If pictures appear in the lines below, skip them and copy exactly the lines from the one containing "focal_35mm: 49" through the one containing "focal_mm: 9", and nothing else.
[[ SOURCE MATERIAL, beginning ]]
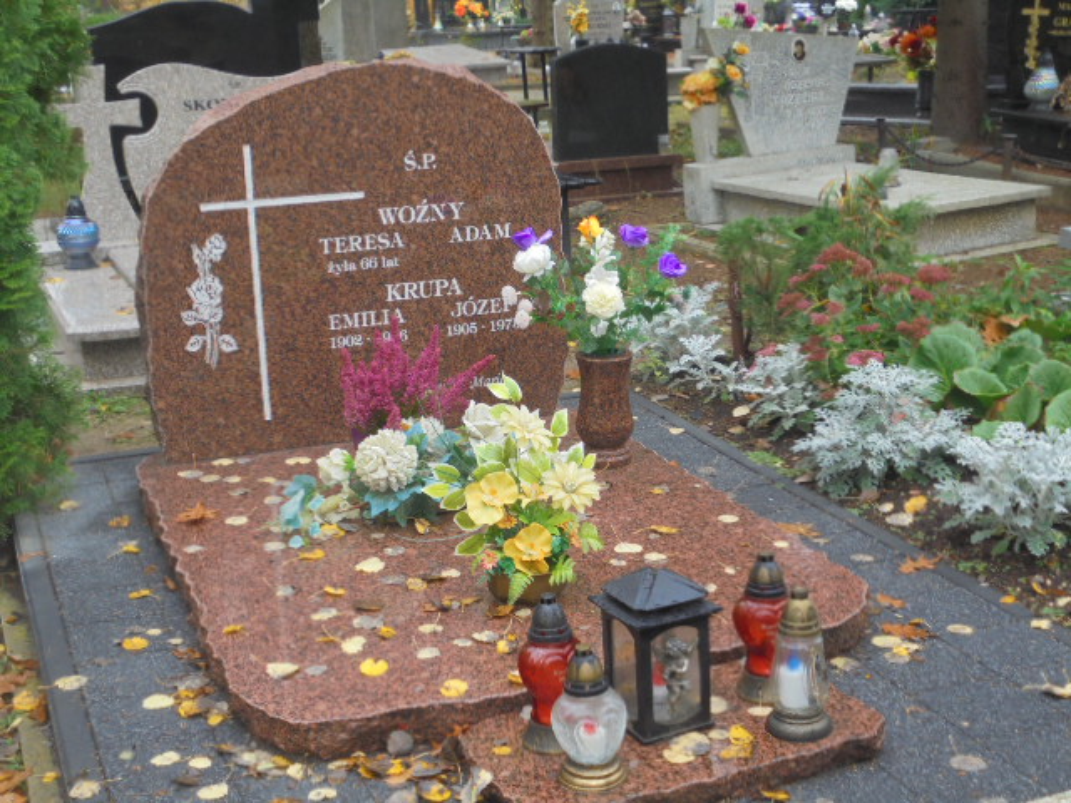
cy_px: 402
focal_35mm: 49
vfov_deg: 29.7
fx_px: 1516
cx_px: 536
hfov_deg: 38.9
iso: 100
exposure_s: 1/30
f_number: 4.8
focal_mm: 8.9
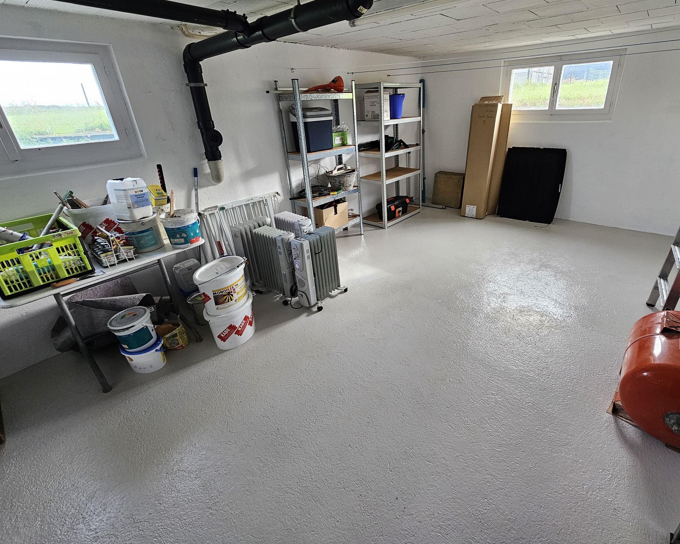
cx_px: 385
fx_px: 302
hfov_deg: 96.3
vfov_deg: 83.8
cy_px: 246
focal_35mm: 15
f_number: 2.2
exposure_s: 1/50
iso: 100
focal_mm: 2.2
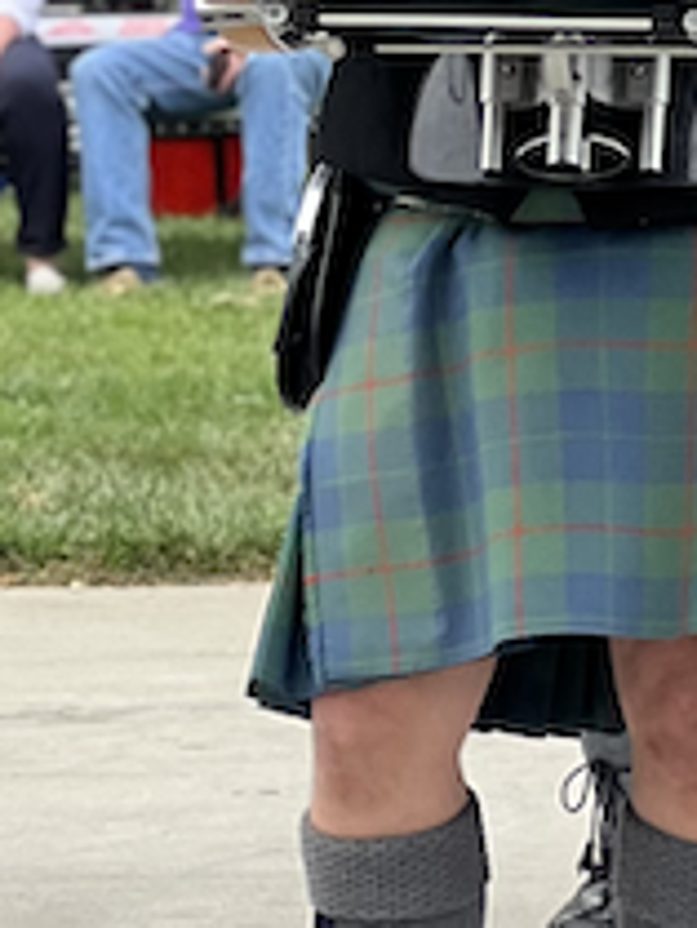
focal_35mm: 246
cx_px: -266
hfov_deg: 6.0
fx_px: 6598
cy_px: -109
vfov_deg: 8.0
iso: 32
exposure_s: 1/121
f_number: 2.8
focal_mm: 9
[[ SOURCE MATERIAL, end ]]
[[ SOURCE MATERIAL, beginning ]]
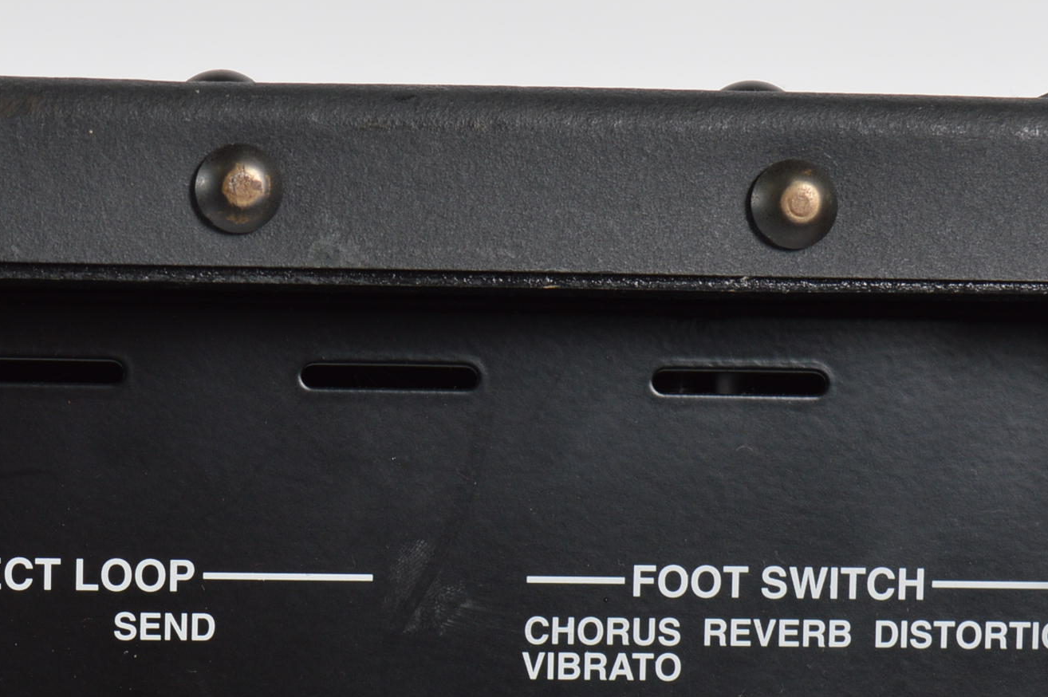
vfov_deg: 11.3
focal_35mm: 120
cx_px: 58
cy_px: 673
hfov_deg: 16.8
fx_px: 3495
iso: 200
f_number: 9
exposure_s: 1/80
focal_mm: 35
[[ SOURCE MATERIAL, end ]]
[[ SOURCE MATERIAL, beginning ]]
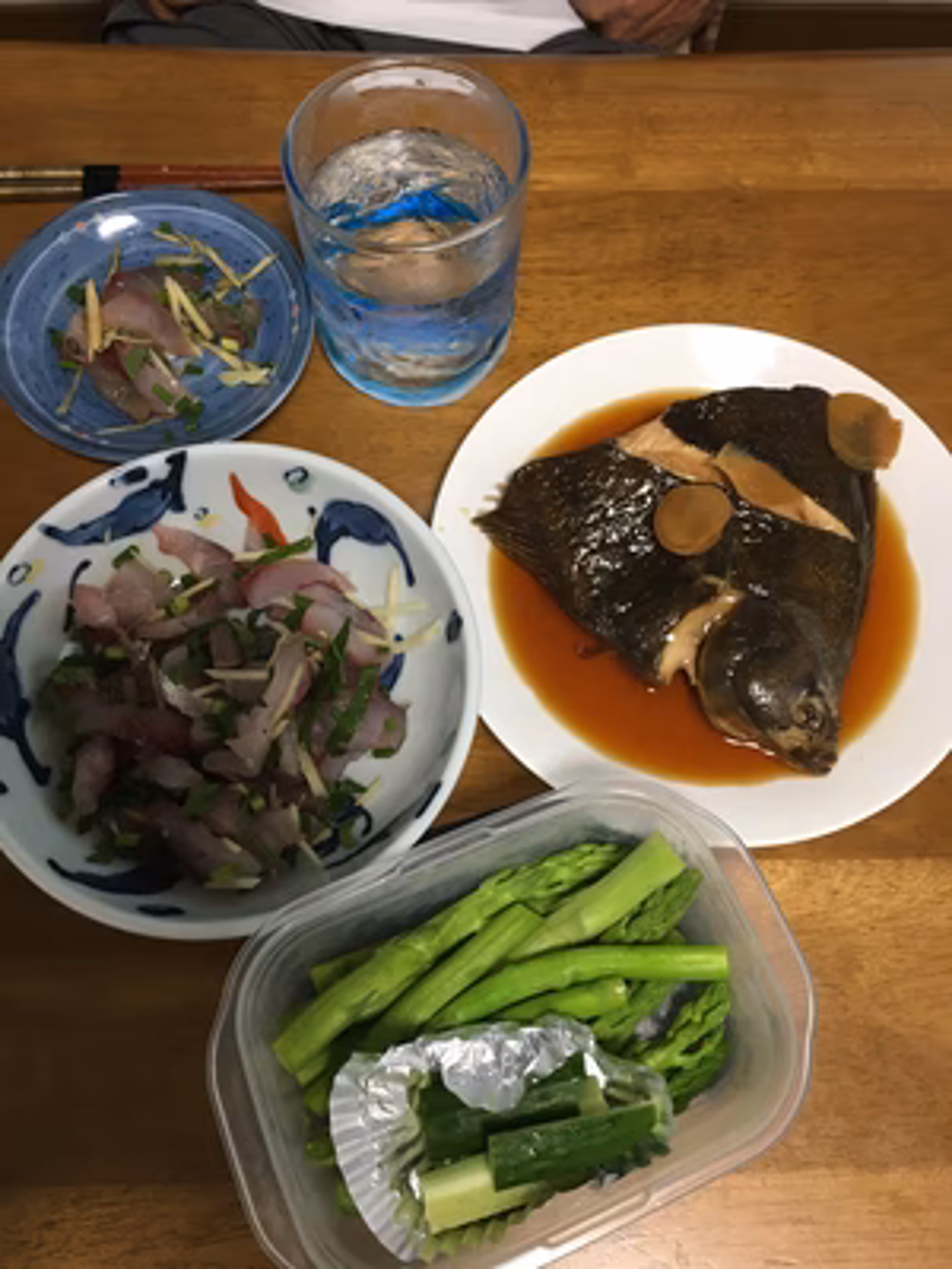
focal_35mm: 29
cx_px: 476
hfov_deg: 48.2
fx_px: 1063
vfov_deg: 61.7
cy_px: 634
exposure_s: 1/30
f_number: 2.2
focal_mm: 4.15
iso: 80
[[ SOURCE MATERIAL, end ]]
**FINISHED EXERCISE:**
focal_35mm: 49
vfov_deg: 29.7
fx_px: 1516
cx_px: 536
hfov_deg: 38.9
iso: 100
exposure_s: 1/30
f_number: 4.8
focal_mm: 8.9
cx_px: 385
fx_px: 302
hfov_deg: 96.3
vfov_deg: 83.8
cy_px: 246
focal_35mm: 15
f_number: 2.2
exposure_s: 1/50
iso: 100
focal_mm: 2.2
focal_35mm: 246
cx_px: -266
hfov_deg: 6.0
fx_px: 6598
cy_px: -109
vfov_deg: 8.0
iso: 32
exposure_s: 1/121
f_number: 2.8
focal_mm: 9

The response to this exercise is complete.